**EXERCISE DETAILS:**
What is needed is a faithful copy of all the records.

BEGIN

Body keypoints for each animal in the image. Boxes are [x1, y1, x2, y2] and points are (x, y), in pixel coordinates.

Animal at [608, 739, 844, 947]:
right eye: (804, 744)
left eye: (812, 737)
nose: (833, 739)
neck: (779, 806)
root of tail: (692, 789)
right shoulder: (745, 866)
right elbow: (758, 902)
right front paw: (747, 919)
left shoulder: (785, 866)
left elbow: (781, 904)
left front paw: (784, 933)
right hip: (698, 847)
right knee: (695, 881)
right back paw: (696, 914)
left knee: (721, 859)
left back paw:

END

**RESPONSE TO THIS EXERCISE:**
Body keypoints for each animal in the image. Boxes are [x1, y1, x2, y2] and points are (x, y), in pixel coordinates.

Animal at [608, 739, 844, 947]:
right eye: (804, 744)
left eye: (812, 737)
nose: (833, 739)
neck: (779, 806)
root of tail: (692, 789)
right shoulder: (745, 866)
right elbow: (758, 902)
right front paw: (747, 919)
left shoulder: (785, 866)
left elbow: (781, 904)
left front paw: (784, 933)
right hip: (698, 847)
right knee: (695, 881)
right back paw: (696, 914)
left knee: (721, 859)
left back paw:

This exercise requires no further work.